It has been almost a week since a powerful monsoon storm slammed Globe, a community located to the east of Phoenix, and the cleanup efforts are far from finished. FOX 10's Brian Webb reports.

As of Oct. 2, it has been six days since severe storms slammed Globe, and the clean-up is far from finished.

The backstory:

Rain quickly turned to flash flooding in the Miami and Globe areas on Thursday, Sept. 25 and Friday, Sept. 26, causing significant damage to homes and businesses.

In previous reports, residents said water rose to car bumpers, and thick mud covered one street. Residents reported that the severe weather displaced several people and businesses. In one case, a building's roof was blown off.

Dig deeper:

The Caldera family home was among the hardest hit.

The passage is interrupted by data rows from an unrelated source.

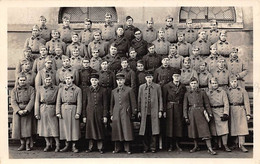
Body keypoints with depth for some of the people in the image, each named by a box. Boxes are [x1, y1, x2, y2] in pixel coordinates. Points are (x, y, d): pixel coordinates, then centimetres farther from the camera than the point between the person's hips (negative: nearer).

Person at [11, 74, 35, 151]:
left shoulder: (30, 89, 3)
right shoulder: (14, 90, 8)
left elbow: (32, 100, -6)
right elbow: (13, 102, -1)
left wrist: (26, 110, -17)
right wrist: (18, 111, -15)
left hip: (27, 111, -2)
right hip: (17, 111, 2)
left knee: (27, 127, -8)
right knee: (19, 127, 0)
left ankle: (27, 144, 1)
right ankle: (22, 144, 11)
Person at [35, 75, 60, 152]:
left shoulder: (56, 89, 1)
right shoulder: (40, 89, 4)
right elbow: (37, 101, 3)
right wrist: (36, 113, -2)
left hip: (52, 110, -2)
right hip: (42, 110, 2)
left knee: (54, 128, -2)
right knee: (44, 128, 8)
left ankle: (57, 145, 9)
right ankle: (48, 144, 20)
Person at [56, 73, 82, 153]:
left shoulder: (77, 89, 3)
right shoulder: (61, 89, 10)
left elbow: (79, 102, -1)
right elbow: (58, 101, 7)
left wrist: (78, 113, -10)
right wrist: (58, 112, -3)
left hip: (73, 109, -2)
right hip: (63, 109, 2)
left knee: (74, 127, 0)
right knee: (65, 127, 5)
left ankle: (74, 146, 10)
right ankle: (67, 145, 16)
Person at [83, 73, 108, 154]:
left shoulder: (103, 90, 1)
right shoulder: (87, 90, 6)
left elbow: (105, 104, 0)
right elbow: (85, 104, 7)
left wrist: (105, 116, -4)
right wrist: (84, 115, 3)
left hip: (99, 113, -1)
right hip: (90, 113, 2)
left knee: (100, 130, 2)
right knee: (90, 129, 4)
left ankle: (100, 147, 10)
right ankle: (90, 147, 14)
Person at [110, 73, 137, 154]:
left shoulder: (129, 90, 3)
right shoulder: (113, 91, 13)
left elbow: (133, 102, 3)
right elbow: (112, 103, 17)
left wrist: (133, 113, 0)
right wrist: (111, 114, 12)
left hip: (125, 113, -3)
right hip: (116, 114, 3)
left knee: (126, 130, -4)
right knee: (116, 131, 4)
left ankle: (127, 148, 4)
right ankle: (117, 148, 14)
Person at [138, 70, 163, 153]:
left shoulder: (157, 86, 6)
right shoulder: (141, 87, 10)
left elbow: (160, 99, 6)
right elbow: (139, 99, 11)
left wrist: (160, 110, 0)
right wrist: (139, 111, 7)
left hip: (154, 112, -1)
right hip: (144, 112, 1)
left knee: (154, 130, -1)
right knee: (145, 131, 2)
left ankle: (153, 147, 8)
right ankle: (145, 147, 12)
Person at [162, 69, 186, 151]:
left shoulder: (183, 87, 7)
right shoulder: (167, 86, -1)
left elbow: (184, 100, 8)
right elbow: (164, 99, -2)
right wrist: (164, 110, -9)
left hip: (179, 108, 2)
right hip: (169, 108, -2)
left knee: (179, 125, 3)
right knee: (170, 125, 0)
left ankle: (177, 144, 16)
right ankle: (170, 145, 10)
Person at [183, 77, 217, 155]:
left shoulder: (202, 92, 3)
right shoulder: (187, 94, 6)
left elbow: (207, 104, 6)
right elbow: (185, 106, 6)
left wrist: (210, 114, 1)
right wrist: (186, 117, 0)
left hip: (201, 113, -2)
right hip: (191, 114, 2)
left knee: (205, 130, -8)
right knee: (193, 131, 9)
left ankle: (210, 148, -7)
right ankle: (196, 146, 25)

Owned by the family since the early 1950s, it sits right along a wash. Over the years, the family pitched in to build a retaining wall piece by piece, and it lasted for more than 70 years.

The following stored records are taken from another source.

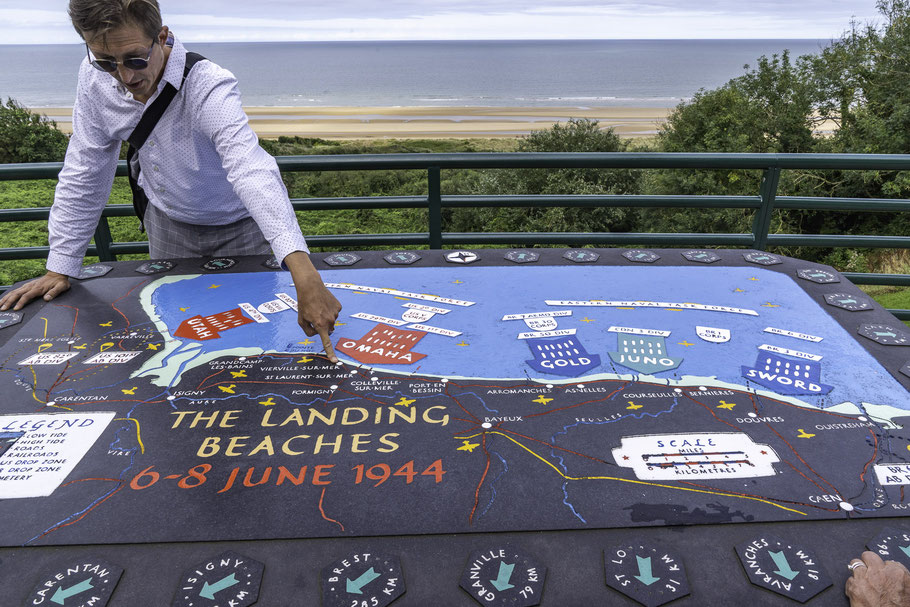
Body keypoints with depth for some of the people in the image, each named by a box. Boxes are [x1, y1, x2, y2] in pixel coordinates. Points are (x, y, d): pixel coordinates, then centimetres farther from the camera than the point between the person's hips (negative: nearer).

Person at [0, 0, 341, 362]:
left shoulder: (209, 86, -33)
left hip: (238, 226, -4)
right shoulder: (95, 79, -16)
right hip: (168, 222, 4)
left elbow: (251, 171, -50)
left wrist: (304, 276, -63)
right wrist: (60, 268, -7)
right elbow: (84, 173, -7)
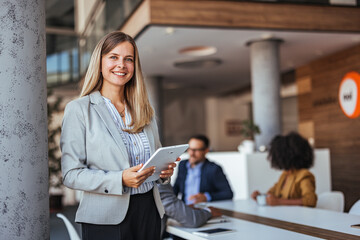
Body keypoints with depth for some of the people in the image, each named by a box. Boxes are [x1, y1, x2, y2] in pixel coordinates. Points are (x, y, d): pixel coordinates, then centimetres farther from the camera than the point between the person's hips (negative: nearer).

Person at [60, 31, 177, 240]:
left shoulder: (144, 111, 11)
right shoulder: (79, 109, -5)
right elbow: (71, 174, -10)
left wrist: (165, 171, -3)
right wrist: (120, 179, -22)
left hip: (149, 212, 5)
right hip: (106, 218, -5)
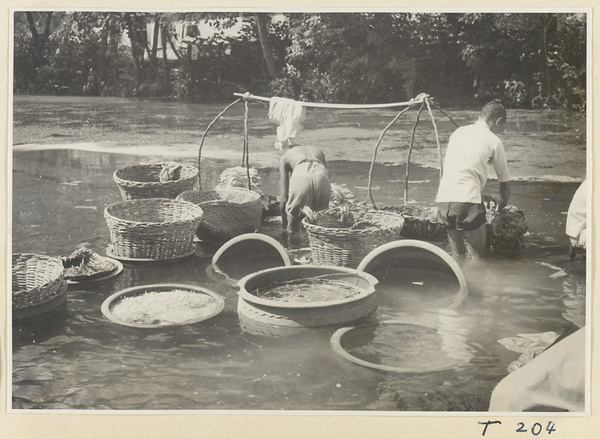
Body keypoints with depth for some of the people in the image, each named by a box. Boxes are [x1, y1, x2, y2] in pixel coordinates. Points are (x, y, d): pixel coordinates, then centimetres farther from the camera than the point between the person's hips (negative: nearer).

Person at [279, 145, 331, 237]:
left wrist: (284, 221, 40)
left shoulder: (285, 157, 33)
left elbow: (284, 197, 28)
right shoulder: (317, 151, 42)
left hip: (300, 177, -2)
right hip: (321, 176, 2)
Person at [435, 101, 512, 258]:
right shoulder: (494, 141, 6)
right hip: (467, 201, -6)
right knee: (477, 257, 3)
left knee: (457, 256, 17)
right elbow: (505, 182, 14)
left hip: (443, 199, 6)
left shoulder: (458, 132, 21)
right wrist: (501, 205, 34)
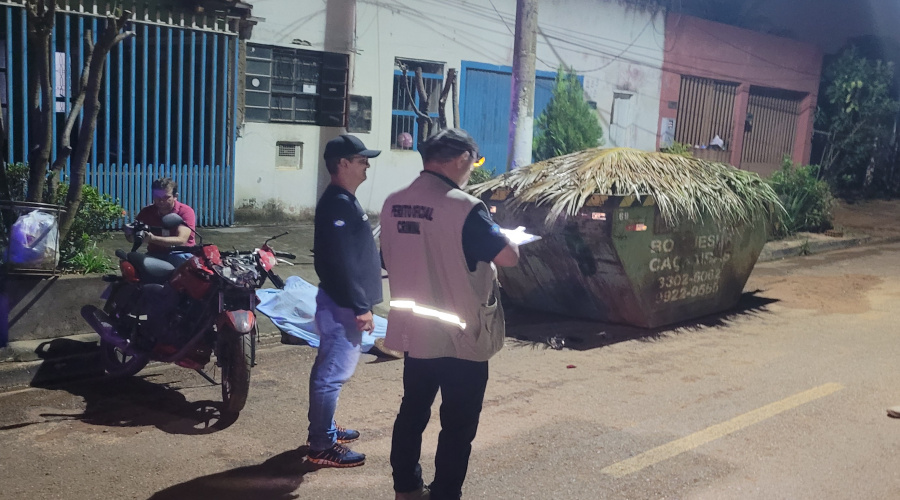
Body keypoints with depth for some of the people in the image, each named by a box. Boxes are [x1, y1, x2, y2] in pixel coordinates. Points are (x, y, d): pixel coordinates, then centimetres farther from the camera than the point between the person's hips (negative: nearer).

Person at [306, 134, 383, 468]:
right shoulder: (338, 204, -19)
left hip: (342, 302, 11)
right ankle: (321, 446, 3)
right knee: (334, 373, -4)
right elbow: (342, 262, -24)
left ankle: (324, 430, 31)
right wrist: (360, 307, -22)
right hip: (343, 304, -11)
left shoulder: (342, 201, 14)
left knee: (328, 369, 18)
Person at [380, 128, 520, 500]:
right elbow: (509, 256, -18)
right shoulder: (463, 207, -20)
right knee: (458, 425, 6)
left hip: (413, 331, 7)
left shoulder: (393, 205, 2)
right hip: (460, 337, -7)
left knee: (412, 413, 19)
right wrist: (500, 237, 5)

After the storm, the Caldera home's walls were pushed in. Meanwhile, the carpet looks like it was made of mud, and the flood line is at a waist-high level.

"What is it like to see this house now, what it looks like today?" we asked Eddie Caldera.

"It hurts. It hurts bad," said Caldera.

Eddie and his wife, Norma, were at the home on the night of Sept. 26 when they noticed the water in the wash rising fast. He went outside for a look around, and before they knew it, she was stuck inside.

"I yelled at him, ‘I can’t get out!’ And so he was hitting the door. He broke a rib," Norma Caldera said. "Then he broke the window and we got out and then we went down on the fence here and just hanging on as tight as we could."

Local perspective:

The wash behind the house is now a beehive of activity. Crews are using chainsaws and brute force to clear trees and limbs while neighbors grab shovels, scooping up pile after pile of debris. Nearby, two vintage tricycles were found resting on a rooftop.

A few blocks away, a debris pile roughly 15 feet tall and 100 feet long serves as a collection point. It contains everything from old mattresses to washing machines and refrigerators, growing with truckload after truckload as the cleanup continues with no end in sight.

The Calderas have been getting help from family, friends and complete strangers, who have provided food, water, clothes and beds. At the house, they salvage what they can and throw away the rest.

Several generations grew up in the home, and they hate to see it go. But they feel blessed for the memories the home gave them and lucky they made it out alive.

"We’re just blessed that they’re here," said Robert Caldera, Eddie's brother. "But to be 72 and 71 and starting over from zero, that’s the hard part."

What's next:

The family says there’s no saving the home itself. They will have to tear it down and find a new place to live.